── EXTRAIT À LIRE ──

Publié dans #Musiques Contemporaines - Expérimentales

Publié le 21 Septembre 2013

Joseph Byrd - NYC (1960-1963)

   Une fois n'est pas coutume, INACTUELLES vous plonge dans les années soixante, pour s'intéresser de surcroît à un compositeur vraiment peu connu. Mais qui vaut le détour. Né en 1937, le jeune Joseph Byrd, originaire de Louisville (Kentucky) joue dans des groupes pop ou country. À l'université de Stanford, il rencontre La Monte Young. Une fois diplômé, il gagne New-York où il participe à l'expérience Fluxus avec La Monte Young et Yoko Ono notamment. Il commence à être connu pour des compositions de la première vague minimaliste. C'est alors qu'il étudie sous la direction de John Cage, dont il aurait, selon ses dires, été le dernier élève. C'est au début des années soixante également qu'il rencontre Morton Feldman, dont il suit deux cours qui l'influencent beaucoup. Il a ensuite une carrière mouvementée, peu dans les normes académiques, Joseph Byrd mêlant rock et électronique, performance artistique et positions radicales. J'aurai peut-être l'occasion d'y revenir puisque son activité musicale n'a pas cessé jusqu'à ce jour.

───

CONSIGNE -
Répondez aux questions suivantes d'après l'extrait sur Joseph Byrd.
(a) En quelle année Joseph Byrd est-il né ?
(b) Dans quelle université rencontre-t-il La Monte Young ?
(c) Combien de cours de Morton Feldman suit-il ?

── EXTRAITS DE DONNÉES ──

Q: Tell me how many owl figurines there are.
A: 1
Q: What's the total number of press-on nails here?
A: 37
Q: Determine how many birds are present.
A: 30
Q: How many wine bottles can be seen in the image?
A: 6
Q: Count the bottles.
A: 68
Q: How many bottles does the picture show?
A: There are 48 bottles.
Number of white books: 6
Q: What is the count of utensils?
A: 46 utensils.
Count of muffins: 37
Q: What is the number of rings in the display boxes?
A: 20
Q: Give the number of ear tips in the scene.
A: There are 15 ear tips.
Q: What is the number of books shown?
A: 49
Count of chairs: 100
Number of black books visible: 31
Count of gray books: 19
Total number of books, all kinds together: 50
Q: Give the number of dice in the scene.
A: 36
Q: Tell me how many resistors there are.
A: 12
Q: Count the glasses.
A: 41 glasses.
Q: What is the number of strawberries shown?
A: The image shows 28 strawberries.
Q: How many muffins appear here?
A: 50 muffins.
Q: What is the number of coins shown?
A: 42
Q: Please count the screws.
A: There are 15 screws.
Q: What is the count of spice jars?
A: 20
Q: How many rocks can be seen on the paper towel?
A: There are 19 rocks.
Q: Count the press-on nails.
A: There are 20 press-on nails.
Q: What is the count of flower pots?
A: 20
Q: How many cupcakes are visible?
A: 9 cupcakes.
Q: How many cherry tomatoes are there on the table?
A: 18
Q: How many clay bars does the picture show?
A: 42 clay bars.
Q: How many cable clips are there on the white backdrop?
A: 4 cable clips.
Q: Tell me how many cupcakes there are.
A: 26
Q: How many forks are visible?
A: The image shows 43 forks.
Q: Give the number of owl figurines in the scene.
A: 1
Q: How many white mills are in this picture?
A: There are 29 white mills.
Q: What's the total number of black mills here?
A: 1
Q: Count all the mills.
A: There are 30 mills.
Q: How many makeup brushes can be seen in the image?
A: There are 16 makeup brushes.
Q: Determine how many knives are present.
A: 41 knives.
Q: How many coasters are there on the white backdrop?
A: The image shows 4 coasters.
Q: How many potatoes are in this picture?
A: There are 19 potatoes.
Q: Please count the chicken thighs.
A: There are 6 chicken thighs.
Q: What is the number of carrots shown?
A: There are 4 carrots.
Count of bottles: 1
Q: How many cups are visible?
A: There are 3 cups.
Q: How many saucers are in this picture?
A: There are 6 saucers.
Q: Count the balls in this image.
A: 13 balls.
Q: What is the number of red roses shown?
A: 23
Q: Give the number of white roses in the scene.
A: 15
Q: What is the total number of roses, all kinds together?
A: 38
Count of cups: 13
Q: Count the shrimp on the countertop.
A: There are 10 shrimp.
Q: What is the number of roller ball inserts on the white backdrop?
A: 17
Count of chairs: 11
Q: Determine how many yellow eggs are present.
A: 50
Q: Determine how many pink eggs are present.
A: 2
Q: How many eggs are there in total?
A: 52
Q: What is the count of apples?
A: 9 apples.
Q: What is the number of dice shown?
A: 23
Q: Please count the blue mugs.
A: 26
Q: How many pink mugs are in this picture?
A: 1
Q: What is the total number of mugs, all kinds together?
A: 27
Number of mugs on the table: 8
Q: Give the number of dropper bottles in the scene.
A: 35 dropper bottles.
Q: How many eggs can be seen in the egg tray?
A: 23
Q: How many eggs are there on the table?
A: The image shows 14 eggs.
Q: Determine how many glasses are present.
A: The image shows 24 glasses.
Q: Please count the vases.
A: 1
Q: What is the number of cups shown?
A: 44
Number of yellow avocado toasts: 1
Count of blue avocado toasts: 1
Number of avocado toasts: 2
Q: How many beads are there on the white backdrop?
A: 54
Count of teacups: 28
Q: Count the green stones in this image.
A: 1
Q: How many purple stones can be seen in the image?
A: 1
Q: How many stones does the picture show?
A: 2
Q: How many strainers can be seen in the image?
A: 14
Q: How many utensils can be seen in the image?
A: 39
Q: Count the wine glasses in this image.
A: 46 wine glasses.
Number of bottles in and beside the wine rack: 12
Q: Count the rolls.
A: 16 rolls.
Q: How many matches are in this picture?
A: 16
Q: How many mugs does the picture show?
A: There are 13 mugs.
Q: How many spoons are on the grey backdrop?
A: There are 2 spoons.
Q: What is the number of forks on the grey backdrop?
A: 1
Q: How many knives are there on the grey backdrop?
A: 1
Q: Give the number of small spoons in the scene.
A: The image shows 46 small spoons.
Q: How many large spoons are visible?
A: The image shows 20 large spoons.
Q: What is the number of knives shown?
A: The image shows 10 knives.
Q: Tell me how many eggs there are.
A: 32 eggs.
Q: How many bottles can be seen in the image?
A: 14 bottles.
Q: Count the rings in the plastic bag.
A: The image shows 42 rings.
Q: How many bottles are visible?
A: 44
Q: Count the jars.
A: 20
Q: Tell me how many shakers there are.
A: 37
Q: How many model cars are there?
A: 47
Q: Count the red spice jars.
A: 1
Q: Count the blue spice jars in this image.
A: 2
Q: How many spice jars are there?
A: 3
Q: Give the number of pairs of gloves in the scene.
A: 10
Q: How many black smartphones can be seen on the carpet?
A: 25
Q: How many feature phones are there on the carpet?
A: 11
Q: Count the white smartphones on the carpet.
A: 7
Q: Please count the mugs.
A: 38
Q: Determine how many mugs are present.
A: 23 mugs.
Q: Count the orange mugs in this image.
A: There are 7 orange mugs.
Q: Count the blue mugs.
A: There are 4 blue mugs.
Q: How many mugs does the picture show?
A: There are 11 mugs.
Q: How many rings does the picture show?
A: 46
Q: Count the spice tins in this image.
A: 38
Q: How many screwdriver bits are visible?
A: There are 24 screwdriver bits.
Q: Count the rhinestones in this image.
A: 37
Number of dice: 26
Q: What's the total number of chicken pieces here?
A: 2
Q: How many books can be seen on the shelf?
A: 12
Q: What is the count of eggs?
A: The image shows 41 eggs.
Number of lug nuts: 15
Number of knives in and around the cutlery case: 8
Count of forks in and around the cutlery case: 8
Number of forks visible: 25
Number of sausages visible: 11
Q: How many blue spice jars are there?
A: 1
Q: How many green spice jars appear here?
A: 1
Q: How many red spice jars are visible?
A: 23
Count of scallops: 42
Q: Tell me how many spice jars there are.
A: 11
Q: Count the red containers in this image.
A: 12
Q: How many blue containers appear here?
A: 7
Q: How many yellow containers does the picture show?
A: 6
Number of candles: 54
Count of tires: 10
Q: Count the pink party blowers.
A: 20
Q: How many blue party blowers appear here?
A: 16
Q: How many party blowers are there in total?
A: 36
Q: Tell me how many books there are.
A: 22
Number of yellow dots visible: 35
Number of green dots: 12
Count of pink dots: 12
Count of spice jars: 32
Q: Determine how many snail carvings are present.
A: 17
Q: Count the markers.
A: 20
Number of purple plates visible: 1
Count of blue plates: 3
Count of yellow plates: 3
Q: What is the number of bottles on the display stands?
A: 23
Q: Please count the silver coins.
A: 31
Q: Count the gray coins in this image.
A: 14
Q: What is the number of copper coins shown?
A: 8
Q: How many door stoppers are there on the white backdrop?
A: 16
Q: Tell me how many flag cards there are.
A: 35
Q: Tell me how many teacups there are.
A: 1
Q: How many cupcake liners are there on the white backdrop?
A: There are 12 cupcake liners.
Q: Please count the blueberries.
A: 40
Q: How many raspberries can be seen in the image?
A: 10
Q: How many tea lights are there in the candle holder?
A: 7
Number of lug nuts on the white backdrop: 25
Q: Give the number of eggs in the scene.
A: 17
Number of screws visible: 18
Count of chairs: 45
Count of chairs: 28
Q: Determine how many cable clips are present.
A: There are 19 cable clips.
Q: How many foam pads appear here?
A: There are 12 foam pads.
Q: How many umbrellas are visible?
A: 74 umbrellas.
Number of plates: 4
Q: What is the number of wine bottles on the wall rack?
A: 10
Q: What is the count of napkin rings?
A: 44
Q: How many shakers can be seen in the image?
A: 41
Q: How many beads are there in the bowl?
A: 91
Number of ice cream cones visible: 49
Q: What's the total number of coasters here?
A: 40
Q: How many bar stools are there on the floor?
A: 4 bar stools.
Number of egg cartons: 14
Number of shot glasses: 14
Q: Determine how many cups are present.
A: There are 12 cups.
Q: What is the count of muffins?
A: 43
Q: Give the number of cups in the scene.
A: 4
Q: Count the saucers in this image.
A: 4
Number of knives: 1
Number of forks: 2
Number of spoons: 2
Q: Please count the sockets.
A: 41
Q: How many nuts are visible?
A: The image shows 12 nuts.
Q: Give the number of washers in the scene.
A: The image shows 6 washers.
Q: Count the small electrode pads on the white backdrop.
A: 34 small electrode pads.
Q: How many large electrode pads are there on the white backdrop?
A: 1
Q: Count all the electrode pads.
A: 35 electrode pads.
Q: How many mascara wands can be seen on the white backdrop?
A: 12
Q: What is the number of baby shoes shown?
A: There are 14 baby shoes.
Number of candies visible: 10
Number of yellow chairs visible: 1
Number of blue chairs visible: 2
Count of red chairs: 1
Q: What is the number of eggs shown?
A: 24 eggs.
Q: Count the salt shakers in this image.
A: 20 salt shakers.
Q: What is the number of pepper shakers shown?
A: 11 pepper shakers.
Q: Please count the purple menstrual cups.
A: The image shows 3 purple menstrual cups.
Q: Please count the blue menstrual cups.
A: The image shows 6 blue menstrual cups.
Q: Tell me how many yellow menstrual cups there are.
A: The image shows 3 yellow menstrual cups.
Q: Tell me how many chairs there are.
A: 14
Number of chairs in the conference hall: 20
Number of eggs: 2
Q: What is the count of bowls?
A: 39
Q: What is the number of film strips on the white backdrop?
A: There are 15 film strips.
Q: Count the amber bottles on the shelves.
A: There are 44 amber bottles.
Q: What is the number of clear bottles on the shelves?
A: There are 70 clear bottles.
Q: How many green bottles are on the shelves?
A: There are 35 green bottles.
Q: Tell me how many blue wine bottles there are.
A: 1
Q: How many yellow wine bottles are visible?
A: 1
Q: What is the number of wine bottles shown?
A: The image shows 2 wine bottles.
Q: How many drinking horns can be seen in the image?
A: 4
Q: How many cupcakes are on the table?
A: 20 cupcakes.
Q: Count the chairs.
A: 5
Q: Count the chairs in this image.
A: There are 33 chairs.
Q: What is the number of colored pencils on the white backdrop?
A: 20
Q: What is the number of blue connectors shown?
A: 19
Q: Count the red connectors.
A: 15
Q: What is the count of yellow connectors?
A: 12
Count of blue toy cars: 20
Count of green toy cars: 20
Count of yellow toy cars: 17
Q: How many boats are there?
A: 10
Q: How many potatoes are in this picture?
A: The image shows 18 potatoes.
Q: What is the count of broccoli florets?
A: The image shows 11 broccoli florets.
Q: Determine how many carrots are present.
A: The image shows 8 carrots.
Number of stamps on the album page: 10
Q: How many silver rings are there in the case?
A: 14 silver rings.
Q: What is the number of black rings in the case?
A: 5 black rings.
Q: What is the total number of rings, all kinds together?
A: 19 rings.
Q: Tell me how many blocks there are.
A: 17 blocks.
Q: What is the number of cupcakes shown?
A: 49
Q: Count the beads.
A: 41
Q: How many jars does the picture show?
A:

───

CORRIGÉ DE L'EXERCICE -
(a) En 1937.
(b) À l'université de Stanford.
(c) Deux cours.